This server has too many xDS streams open, please try another

Hi,

I get the following error, when launching multiple Consul Connect enabled jobs:

2022-12-10T12:43:14.877+0100 [ERROR] agent.envoy: Error handling ADS delta stream: xdsVersion=v3 error="rpc error: code = ResourceExhausted desc = this server has too many xDS streams open, please try another"
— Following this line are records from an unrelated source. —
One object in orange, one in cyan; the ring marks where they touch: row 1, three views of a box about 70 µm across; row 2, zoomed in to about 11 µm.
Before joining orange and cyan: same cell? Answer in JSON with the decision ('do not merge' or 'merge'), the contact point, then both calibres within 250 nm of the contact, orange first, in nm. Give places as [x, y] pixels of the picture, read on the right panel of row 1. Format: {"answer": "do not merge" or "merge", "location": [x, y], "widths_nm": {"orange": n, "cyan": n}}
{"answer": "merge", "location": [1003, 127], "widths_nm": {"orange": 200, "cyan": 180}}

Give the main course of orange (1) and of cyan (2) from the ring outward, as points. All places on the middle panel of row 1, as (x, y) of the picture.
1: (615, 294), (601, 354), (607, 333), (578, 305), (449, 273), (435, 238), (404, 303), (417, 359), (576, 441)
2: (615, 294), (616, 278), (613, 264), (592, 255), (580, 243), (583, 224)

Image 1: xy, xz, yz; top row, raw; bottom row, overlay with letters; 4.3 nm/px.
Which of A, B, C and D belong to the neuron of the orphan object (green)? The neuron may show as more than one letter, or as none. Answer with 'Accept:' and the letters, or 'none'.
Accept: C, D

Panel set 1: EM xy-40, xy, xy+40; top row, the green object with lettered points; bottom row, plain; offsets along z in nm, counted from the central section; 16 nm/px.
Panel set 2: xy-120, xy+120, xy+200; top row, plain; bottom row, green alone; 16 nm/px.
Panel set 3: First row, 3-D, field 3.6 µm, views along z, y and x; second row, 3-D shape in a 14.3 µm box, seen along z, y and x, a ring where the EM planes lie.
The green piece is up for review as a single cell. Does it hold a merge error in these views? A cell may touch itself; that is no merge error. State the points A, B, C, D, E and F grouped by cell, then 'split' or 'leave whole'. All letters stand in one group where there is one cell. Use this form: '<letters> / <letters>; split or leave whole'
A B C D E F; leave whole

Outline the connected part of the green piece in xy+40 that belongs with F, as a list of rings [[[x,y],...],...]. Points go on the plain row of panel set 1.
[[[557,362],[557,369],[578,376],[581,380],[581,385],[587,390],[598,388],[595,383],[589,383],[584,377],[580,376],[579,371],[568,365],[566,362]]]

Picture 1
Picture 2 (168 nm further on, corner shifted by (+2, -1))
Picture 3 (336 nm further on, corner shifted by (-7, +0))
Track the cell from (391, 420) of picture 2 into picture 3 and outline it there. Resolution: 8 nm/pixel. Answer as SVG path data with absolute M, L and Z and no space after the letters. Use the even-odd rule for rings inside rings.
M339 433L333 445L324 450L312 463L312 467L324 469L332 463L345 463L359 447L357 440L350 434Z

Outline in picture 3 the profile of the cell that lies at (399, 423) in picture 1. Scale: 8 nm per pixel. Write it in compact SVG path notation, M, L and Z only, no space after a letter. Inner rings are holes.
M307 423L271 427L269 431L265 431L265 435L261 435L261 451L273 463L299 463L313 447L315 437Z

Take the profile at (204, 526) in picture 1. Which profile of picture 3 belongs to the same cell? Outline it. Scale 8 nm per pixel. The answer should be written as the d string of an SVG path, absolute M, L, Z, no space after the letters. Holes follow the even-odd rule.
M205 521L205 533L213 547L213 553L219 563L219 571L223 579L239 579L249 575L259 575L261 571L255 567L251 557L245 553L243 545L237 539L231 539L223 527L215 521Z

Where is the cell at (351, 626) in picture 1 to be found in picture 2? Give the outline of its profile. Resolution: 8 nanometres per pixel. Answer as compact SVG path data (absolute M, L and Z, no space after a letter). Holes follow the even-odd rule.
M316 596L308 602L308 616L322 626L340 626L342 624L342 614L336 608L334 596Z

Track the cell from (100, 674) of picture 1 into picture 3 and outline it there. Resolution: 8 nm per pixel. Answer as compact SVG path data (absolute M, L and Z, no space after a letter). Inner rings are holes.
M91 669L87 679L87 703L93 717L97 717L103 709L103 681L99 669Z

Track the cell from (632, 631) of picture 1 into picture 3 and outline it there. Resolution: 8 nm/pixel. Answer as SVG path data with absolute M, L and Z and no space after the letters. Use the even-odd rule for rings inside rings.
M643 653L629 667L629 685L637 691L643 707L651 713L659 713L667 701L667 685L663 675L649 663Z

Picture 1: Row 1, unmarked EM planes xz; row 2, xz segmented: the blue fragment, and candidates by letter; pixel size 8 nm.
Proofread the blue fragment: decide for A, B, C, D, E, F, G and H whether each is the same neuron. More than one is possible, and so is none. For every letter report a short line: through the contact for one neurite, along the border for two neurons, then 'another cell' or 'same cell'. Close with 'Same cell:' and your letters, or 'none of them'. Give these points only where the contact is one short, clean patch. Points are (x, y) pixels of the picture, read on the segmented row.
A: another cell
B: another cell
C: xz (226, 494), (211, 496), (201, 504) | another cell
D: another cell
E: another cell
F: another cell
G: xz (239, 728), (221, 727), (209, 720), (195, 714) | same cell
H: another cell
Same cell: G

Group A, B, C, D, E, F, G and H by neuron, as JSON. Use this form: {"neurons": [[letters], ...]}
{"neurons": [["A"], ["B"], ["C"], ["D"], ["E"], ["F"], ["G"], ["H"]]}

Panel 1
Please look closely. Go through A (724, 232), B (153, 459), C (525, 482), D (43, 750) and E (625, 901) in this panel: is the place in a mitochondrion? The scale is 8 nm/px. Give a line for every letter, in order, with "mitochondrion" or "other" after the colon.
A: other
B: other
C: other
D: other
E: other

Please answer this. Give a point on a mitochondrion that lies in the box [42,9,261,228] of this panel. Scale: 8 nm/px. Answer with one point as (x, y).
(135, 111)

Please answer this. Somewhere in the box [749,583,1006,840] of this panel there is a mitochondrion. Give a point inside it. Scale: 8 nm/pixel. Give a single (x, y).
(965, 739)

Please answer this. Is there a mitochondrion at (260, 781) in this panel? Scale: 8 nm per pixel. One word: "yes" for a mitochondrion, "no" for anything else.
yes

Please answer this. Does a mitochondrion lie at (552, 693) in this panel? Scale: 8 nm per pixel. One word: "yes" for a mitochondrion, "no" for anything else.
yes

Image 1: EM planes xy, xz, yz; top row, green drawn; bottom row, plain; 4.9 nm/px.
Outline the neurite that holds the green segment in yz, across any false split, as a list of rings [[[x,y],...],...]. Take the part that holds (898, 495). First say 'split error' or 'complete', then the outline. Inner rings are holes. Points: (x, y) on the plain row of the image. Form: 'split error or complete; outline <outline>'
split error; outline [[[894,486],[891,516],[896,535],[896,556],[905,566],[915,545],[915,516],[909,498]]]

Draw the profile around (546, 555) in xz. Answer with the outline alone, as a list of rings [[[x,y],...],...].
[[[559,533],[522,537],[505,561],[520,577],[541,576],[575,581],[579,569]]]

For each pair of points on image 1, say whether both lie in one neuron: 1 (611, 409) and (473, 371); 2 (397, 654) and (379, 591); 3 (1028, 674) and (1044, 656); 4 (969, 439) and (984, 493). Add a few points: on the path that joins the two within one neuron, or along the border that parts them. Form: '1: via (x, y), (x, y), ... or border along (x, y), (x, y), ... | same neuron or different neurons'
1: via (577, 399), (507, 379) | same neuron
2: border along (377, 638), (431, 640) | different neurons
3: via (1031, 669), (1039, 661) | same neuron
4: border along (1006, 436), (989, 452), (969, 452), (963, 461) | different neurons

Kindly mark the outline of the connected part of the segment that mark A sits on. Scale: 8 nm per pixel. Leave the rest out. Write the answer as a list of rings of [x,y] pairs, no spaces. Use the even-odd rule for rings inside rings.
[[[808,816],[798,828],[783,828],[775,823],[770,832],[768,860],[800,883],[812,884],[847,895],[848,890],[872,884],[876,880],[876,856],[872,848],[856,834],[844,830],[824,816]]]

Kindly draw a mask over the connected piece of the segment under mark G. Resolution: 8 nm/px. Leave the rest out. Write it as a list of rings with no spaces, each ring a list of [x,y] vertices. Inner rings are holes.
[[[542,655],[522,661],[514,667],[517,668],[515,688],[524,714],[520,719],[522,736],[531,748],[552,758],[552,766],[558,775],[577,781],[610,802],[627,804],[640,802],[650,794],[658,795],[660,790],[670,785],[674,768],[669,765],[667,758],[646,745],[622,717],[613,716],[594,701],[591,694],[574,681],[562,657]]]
I looked at the consul code and understood, that this error happens, when too many proxies connect to a single consul server via gRPC. Ideally, the envoy proxies should distribute their requests among consul servers. But Envoy proxies started by nomad communicate via a Unix Socket with the nomad client, which forwards the gRPC requests to a consul server. But in my case it is always the local consul server.
So my question is: Why doesn’t the nomad client distribute the requests among the consul server and only forwards the gRPC request du the local consul server?
Or did I understand the code incorrectly and this error originates from somewhere else?

My Setup

Machine A: Consul Server/Client, Nomad Server/Client
Machine B: Consul Server/Client, Nomad Server/Client
Machine C: Consul Client, Nomad Server/Client
Machine D: Consul Client, Nomad Client

This error happens on Machine B and it also happens with a three node consul cluster.

Consul Config A/B:

server = true
bootstrap_expect = 2
ui_config {
  enabled = true
}

client_addr = "127.0.0.1 10.9.0.2"
bind_addr = "10.9.0.2"
advertise_addr = "10.9.0.2"

datacenter = "dc1"
data_dir = "/opt/consul"
encrypt = "....."
tls {
  defaults {
    ca_file = "/etc/consul.d/consul-agent-ca.pem"
    cert_file = "/etc/consul.d/dc1-server-consul.pem"
    key_file = "/etc/consul.d/dc1-server-consul-key.pem"
    verify_incoming = true
    verify_outgoing = true
  }
  internal_rpc {
    verify_server_hostname = true
  }
}
auto_encrypt {
  allow_tls = true
}

acl = {
  enabled = true
  default_policy = "deny"
  enable_token_persistence = true
  tokens {
    agent = "...."
    default = "...."
  }
}

performance {
  raft_multiplier = 1
}

ports {
  https = 8501
  grpc = 8502
  grpc_tls = 8503
}

connect {
  enabled = true
}

retry_join = ["10.9.0.1", "10.9.0.2"]

Nomad Config A/B/C:

data_dir = "/opt/nomad/data"

advertise {
  http = "10.9.0.2"
  rpc  = "10.9.0.2"
  serf = "10.9.0.2"
}

server {
  # license_path is required as of Nomad v1.1.1+
  #license_path = "/etc/nomad.d/nomad.hcl"
  enabled = true
  bootstrap_expect = 3
}

client {
  enabled = true
  network_interface = "wg0"

  min_dynamic_port = 26000
  max_dynamic_port = 32000
}

consul {
  address   = "127.0.0.1:8501"
  grpc_address = "127.0.0.1:8502"
  token     = "...."
  ssl       = true
  ca_file   = "/etc/nomad.d/consul-agent-ca.pem"
  cert_file = "/etc/nomad.d/dc1-server-consul.pem"
  key_file  = "/etc/nomad.d/dc1-server-consul-key.pem"
  auto_advertise      = true
  server_auto_join    = true
  client_auto_join    = true
}

acl {
  enabled = true
}

telemetry {
  prometheus_metrics         = true
  publish_allocation_metrics = true
  publish_node_metrics       = true
}

vault {
  enabled = true
  address = "http://vault.service.consul:8200"
  task_token_ttl = "1h"
  create_from_role = "nomad-cluster"
  token = "...."
  allow_unauthenticated = false
}
1 Like

Hi @Gabscap,

I wonder if the problem you are seeing is related to Consul issue #15753?

Thanks,
jrasell and the Nomad team